前半8分、MFリカルジーニョのFKをニアで受けたFW北嶋のヘディングがぴたりと決まった先制弾で、柏の勢いは加速する。「相手が3ボランチ気味だったので、石川と意識してあがっていくことが出来た」とDF蔵川が話したように最終ラインのDFも前へ中央へと攻め上がり、その後も得点チャンスを作った。シュート数を見ても、柏(前半9本、後半9本)の18本に対して草津は(前半2本、後半2本)4本と歴然だった試合展開は「完敗といっていいですね。我々があそこのプレッシャーをかいくぐる力がない限り、勝つことは難しい」とまで草津・植木監督に言わせた。「自陣でボールを取られることも多かった」と草津・島田が悔しがるほど、後半も草津陣内でも激しさを増す柏のプレス。そして後半23分には、FW北嶋がキープしたボールをDF蔵川が受け、中央にいたMFリカルジーニョが落ち着いて右足で決めて追加点。第4クール初戦を2-0と勝利で飾り、3試合ぶりの勝点3を聖地のホームでモノにした選手達からは安堵と笑顔の表情がこぼれた。
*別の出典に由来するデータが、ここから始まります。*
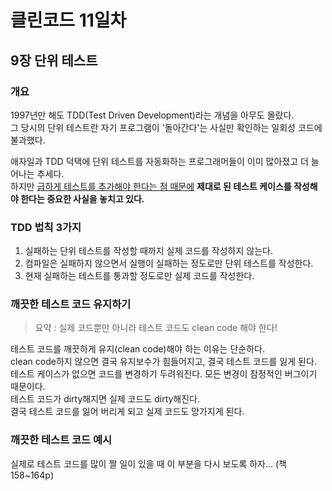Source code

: # 클린코드 11일차

## 9장 단위 테스트

### 개요

1997년만 해도 TDD(Test Driven Development)라는 개념을 아무도 몰랐다. <br/>
그 당시의 단위 테스트란 자기 프로그램이 '돌아간다'는 사실만 확인하는 일회성 코드에 불과했다.

애자일과 TDD 덕택에 단위 테스트를 자동화하는 프로그래머들이 이미 많아졌고 더 늘어나는 추세다. <br/>
하지만 <u>급하게 테스트를 추가해야 한다는 점 때문에</u> **제대로 된 테스트 케이스를 작성해야 한다는 중요한 사실을 놓치고 있다.**

### TDD 법칙 3가지

1. 실패하는 단위 테스트를 작성할 때까지 실제 코드를 작성하지 않는다.
2. 컴파일은 실패하지 않으면서 실행이 실패하는 정도로만 단위 테스트를 작성한다.
3. 현재 실패하는 테스트를 통과할 정도로만 실제 코드를 작성한다.

### 깨끗한 테스트 코드 유지하기
> 요약 : 실제 코드뿐만 아니라 테스트 코드도 clean code 해야 한다!

테스트 코드를 깨끗하게 유지(clean code)해야 하는 이유는 단순하다. <br/>
clean code하지 않으면 결국 유지보수가 힘들어지고, 결국 테스트 코드를 잃게 된다. <br/>
테스트 케이스가 없으면 코드를 변경하기 두려워진다. 모든 변경이 잠정적인 버그이기 때문이다. <br/>
테스트 코드가 dirty해지면 실제 코드도 dirty해진다. <br/>
결국 테스트 코드를 잃어 버리게 되고 실제 코드도 망가지게 된다.

### 깨끗한 테스트 코드 예시

실제로 테스트 코드를 많이 짤 일이 있을 때 이 부분을 다시 보도록 하자... (책 158~164p)
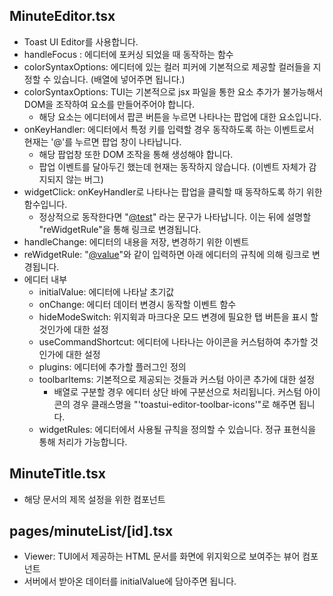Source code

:## MinuteEditor.tsx

- Toast UI Editor를 사용합니다.
- handleFocus : 에디터에 포커싱 되었을 때 동작하는 함수
- colorSyntaxOptions: 에디터에 있는 컬러 피커에 기본적으로 제공할 컬러들을 지정할 수 있습니다. (배열에 넣어주면 됩니다.)
- colorSyntaxOptions: TUI는 기본적으로 jsx 파일을 통한 요소 추가가 불가능해서 DOM을 조작하여 요소를 만들어주어야 합니다.
  - 해당 요소는 에디터에서 팝콘 버튼을 누르면 나타나는 팝업에 대한 요소입니다.
- onKeyHandler: 에디터에서 특정 키를 입력할 경우 동작하도록 하는 이벤트로서 현재는 '@'를 누르면 팝업 창이 나타납니다.
  - 해당 팝업창 또한 DOM 조작을 통해 생성해야 합니다.
  - 팝업 이벤트를 달아두긴 했는데 현재는 동작하지 않습니다. (이벤트 자체가 감지되지 않는 버그)
- widgetClick: onKeyHandler로 나타나는 팝업을 클릭할 때 동작하도록 하기 위한 함수입니다.
  - 정상적으로 동작한다면 "[@test](test)" 라는 문구가 나타납니다. 이는 뒤에 설명할 "reWidgetRule"을 통해 링크로 변경됩니다.
- handleChange: 에디터의 내용을 저장, 변경하기 위한 이벤트
- reWidgetRule: "[@value](value)"와 같이 입력하면 아래 에디터의 규칙에 의해 링크로 변경됩니다.
- 에디터 내부
  - initialValue: 에디터에 나타날 초기값
  - onChange: 에디터 데이터 변경시 동작할 이벤트 함수
  - hideModeSwitch: 위지윅과 마크다운 모드 변경에 필요한 탭 버튼을 표시 할 것인가에 대한 설정
  - useCommandShortcut: 에디터에 나타나는 아이콘을 커스텀하여 추가할 것인가에 대한 설정
  - plugins: 에디터에 추가할 플러그인 정의
  - toolbarItems: 기본적으로 제공되는 것들과 커스텀 아이콘 추가에 대한 설정
    - 배열로 구분할 경우 에디터 상단 바에 구분선으로 처리됩니다.
      커스텀 아이콘의 경우 클래스명을 "'toastui-editor-toolbar-icons'"로 해주면 됩니다.
  - widgetRules: 에디터에서 사용될 규칙을 정의할 수 있습니다. 정규 표현식을 통해 처리가 가능합니다.

## MinuteTitle.tsx

- 해당 문서의 제목 설정을 위한 컴포넌트

## pages/minuteList/[id].tsx

- Viewer: TUI에서 제공하는 HTML 문서를 화면에 위지윅으로 보여주는 뷰어 컴포넌트
- 서버에서 받아온 데이터를 initialValue에 담아주면 됩니다.
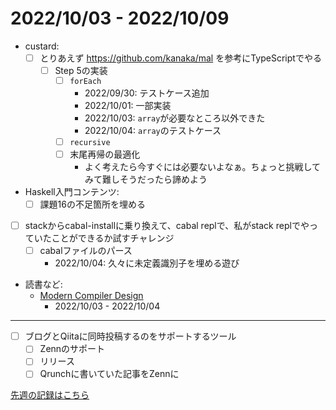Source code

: # 2022/10/03 - 2022/10/09

- custard:
    - [ ] とりあえず <https://github.com/kanaka/mal> を参考にTypeScriptでやる
        - [ ] Step 5の実装
            - [ ] `forEach`
                - 2022/09/30: テストケース追加
                - 2022/10/01: 一部実装
                - 2022/10/03: `array`が必要なところ以外できた
                - 2022/10/04: `array`のテストケース
            - [ ] `recursive`
            - [ ] 末尾再帰の最適化
                - よく考えたら今すぐには必要ないよなぁ。ちょっと挑戦してみて難しそうだったら諦めよう
- Haskell入門コンテンツ:
    - [ ] 課題16の不足箇所を埋める
- [ ] stackからcabal-installに乗り換えて、cabal replで、私がstack replでやっていたことができるか試すチャレンジ
    - [ ] cabalファイルのパース
        - 2022/10/04: 久々に未定義識別子を埋める遊び
- 読書など:
    - [Modern Compiler Design](https://www.springer.com/jp/book/9781461446989)
        - 2022/10/03 - 2022/10/04

------

- [ ] ブログとQiitaに同時投稿するのをサポートするツール
    - [ ] Zennのサポート
    - [ ] リリース
    - [ ] Qrunchに書いていた記事をZennに

[先週の記録はこちら](https://github.com/igrep/daily-commits/blob/60e05350da6be1a6a2933ad53c4de51d448fb0af/yesterday.md)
第3クールでの勝点が目標の25からマイナス6で終えている柏は、第4クールの11試合も『絶対に負けられない』戦いが続く。そんな中で攻撃の起点としても「これまではディエゴ経由が多かった(DF鎌田)」が、2試合不在の不安を払拭する今節の石崎采配は今後の収穫になったと言えよう。「昇格のために移籍してきたから」と「練習中から高い集中力で今季の石崎サッカーを習得しようと心掛けている」と話すMF佐藤が、FW北嶋を孤立させない距離に位置して「実戦で長い時間試すことが出来た」一戦。「(トップ下は)サイドよりかなりチャンスがある」とMF佐藤は振り返ったが、北嶋や鈴木達に李忠成などにしても、あと3〜4本ゴールが入ってもおかしくなかった。これは、「今後はトータルの得失点差も順位に影響が出てくる(石崎監督)」という第4クールならではの課題となる。
一方、草津も今月から移籍してきた「経験もありコーチング出来てタメも作れる(MF島田)」刺激剤のベテランMF秋葉効果が垣間見られ、今後に期待が募る一戦だった。